Boneset Herb Tincture
Boneset Herb has many traditional uses.
Names: feverwort, sweat(ing) plant; thoroughwort; Indian sage; ague weed; crosswort; vegetable antimony;
Native American names: ‘skipwa’isi mamitcakanakesiti (sweet potato root and weeds with flowers round) and “manitowu’skw” (snake root) [Mesquakie]; Eupatorio (Spanish)
Properties: antibacterial, aperients, diaphoretic; laxative; antipyretic; bitter tonic; antispasmodic; emetic; carminative; astringent
History: Boneset’s name comes from its traditional use as a treatment for “breakbone fever,” an old term for dengue fever, a mosquito-borne, viral disease that causes muscle pains so intense that people imagine their bones are breaking. The Indians introduced it to early colonists as a sweat-inducer, an old treatment for fevers.

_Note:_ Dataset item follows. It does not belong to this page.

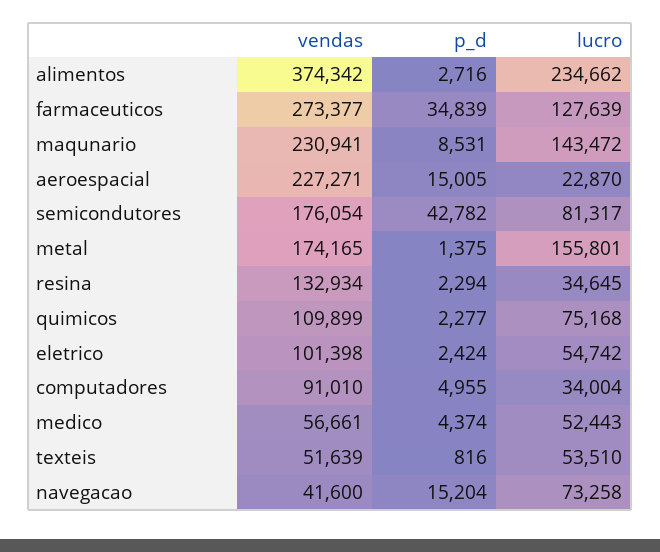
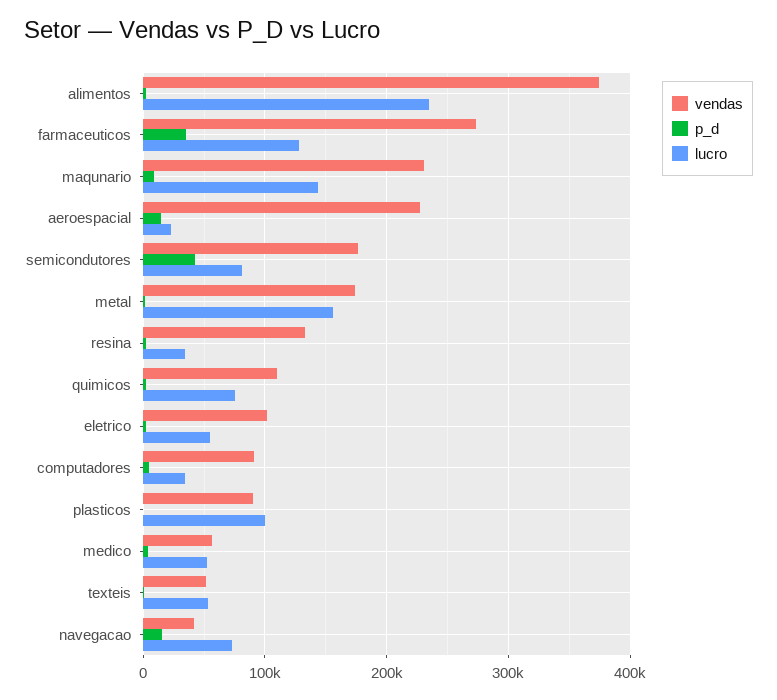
vendas, plasticos: none -> 90000
p_d, plasticos: none -> 0
lucro, plasticos: none -> 100000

The Indians also used it for all fever-producing illnesses: influenza, cholera, dengue, malaria, and typhoid, which accounts for the other names of feverwort and sweat plant. It was also used to relieve arthritis and to treat colds, indigestion, constipation, and loss of appetite. Boneset was listed as a treatment for fever in the U.S. Pharmacopoeia from 1820-1916, and in the National Formulary from 1926-1950.
Medicinal Uses: Parts used: tops and leaves. European studies show this herb helps treat minor viral and bacterial infections by stimulating white blood cells to destroy disease-causing microorganisms more effectively. In Germany, physicians currently use boneset to treat viral infections, such as colds and flu. One study shows boneset is mildly anti-inflammatory, lending some support to its traditional use in treating arthritis. Taken in small doses it often gives relief very quickly. It reduces fever and clears up mucous build-up in the lungs. It gently empties any toxins which may be stored in the colon. It relaxes the joints and eases the terrible pain which often accompanies the flu. Some people have found it to be very useful for their rheumatism. Boneset is dual in action, depending on how it is administered, when cold a tonic, when warm emetic diaphoretic. It is extremely bitter to the taste and is disliked by children, but in these cases a thick syrup of boneset, ginger and anise is used by some for coughs of children, with good results.